*Instructions for the task*: Copy out each line of the data below in which the string "cada" appears.

(Collected data)
..........

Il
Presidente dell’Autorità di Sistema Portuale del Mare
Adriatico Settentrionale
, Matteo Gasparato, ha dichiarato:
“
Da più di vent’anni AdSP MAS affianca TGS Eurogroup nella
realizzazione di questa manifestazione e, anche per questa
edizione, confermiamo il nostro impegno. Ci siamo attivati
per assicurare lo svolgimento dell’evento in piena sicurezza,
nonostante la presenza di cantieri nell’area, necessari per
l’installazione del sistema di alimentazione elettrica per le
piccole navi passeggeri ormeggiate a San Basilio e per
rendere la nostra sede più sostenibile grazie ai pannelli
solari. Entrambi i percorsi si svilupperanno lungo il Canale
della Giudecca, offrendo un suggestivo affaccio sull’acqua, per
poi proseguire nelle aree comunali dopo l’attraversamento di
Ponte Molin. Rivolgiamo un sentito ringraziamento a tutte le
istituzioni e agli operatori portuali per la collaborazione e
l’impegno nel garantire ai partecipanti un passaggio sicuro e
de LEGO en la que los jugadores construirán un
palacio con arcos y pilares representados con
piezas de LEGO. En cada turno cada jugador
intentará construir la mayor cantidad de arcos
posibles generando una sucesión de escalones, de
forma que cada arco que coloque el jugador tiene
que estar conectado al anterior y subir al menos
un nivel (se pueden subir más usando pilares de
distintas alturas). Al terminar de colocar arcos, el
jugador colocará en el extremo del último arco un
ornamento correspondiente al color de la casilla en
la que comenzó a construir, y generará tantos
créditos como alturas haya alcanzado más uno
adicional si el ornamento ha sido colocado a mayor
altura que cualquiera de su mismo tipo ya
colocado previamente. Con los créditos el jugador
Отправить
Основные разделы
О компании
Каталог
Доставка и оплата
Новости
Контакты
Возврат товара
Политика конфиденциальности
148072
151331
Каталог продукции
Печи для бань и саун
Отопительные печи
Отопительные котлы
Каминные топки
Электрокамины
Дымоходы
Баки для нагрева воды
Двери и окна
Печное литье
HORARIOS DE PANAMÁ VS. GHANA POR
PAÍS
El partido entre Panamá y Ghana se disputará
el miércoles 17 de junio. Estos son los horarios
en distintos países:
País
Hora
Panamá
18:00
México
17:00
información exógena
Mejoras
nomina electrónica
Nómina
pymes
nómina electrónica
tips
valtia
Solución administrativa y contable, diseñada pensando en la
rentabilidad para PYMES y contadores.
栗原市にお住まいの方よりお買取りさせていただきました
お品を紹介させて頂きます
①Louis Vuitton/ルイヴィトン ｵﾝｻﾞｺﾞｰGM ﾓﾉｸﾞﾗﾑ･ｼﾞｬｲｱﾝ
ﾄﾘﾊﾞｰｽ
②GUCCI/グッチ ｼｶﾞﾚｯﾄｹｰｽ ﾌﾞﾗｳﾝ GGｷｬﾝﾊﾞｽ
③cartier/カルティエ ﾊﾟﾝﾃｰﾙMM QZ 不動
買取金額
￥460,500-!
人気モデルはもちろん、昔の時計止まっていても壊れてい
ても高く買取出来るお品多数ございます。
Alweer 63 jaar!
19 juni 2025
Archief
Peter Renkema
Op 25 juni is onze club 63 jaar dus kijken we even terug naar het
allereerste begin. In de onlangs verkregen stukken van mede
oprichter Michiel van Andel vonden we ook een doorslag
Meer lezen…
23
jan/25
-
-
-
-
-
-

..........

*Reply to the task*:
piezas de LEGO. En cada turno cada jugador
forma que cada arco que coloque el jugador tiene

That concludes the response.